WHAT YOU HAVE TO DO: Each line from the one containing "Молочная лапша: 24.2 -> 19.49" through the final line of the data below must be repeated exactly.
══════
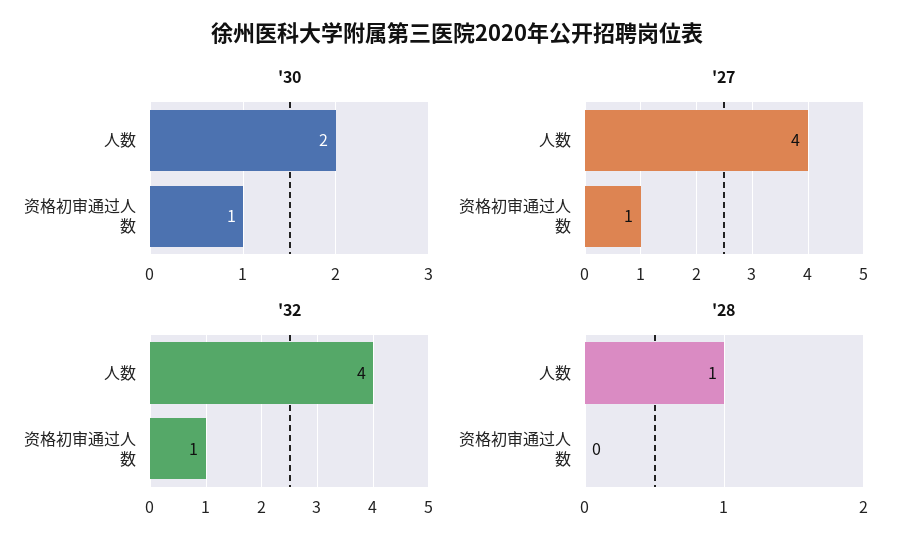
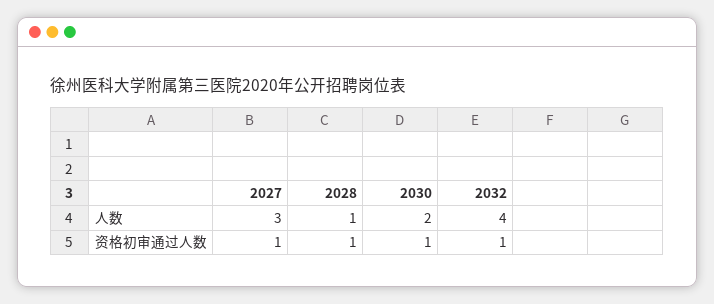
'27, 人数: 4 -> 3
'28, 资格初审通过人数: 0 -> 1

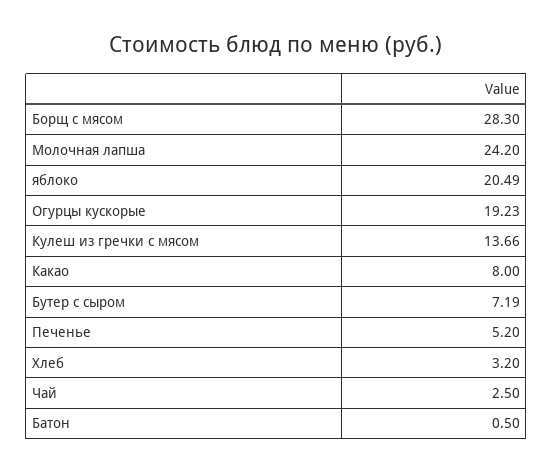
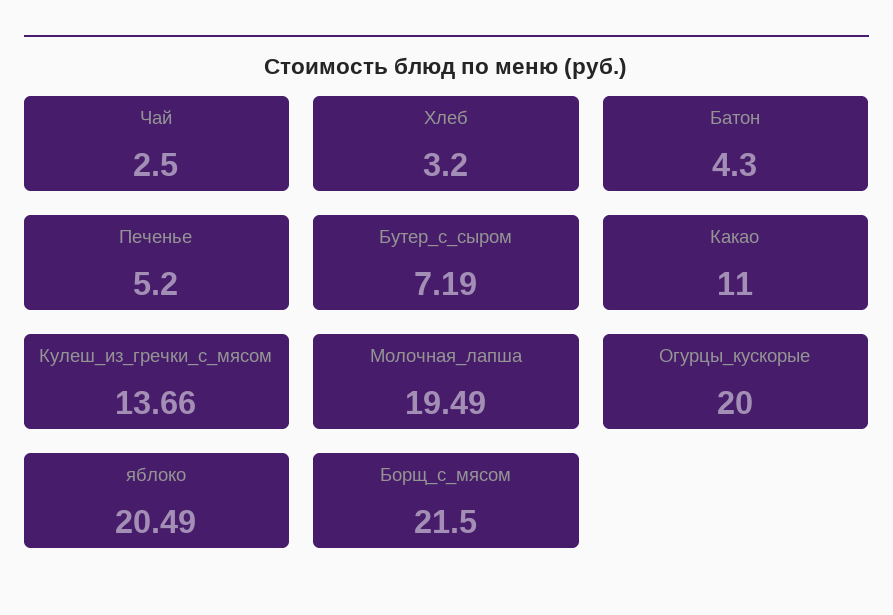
Борщ с мясом: 28.3 -> 21.5
Молочная лапша: 24.2 -> 19.49
Огурцы кускорые: 19.23 -> 20
Какао: 8 -> 11
Батон: 0.5 -> 4.3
══════
SOLUTION FOR THIS EXERCISE:
Молочная лапша: 24.2 -> 19.49
Огурцы кускорые: 19.23 -> 20
Какао: 8 -> 11
Батон: 0.5 -> 4.3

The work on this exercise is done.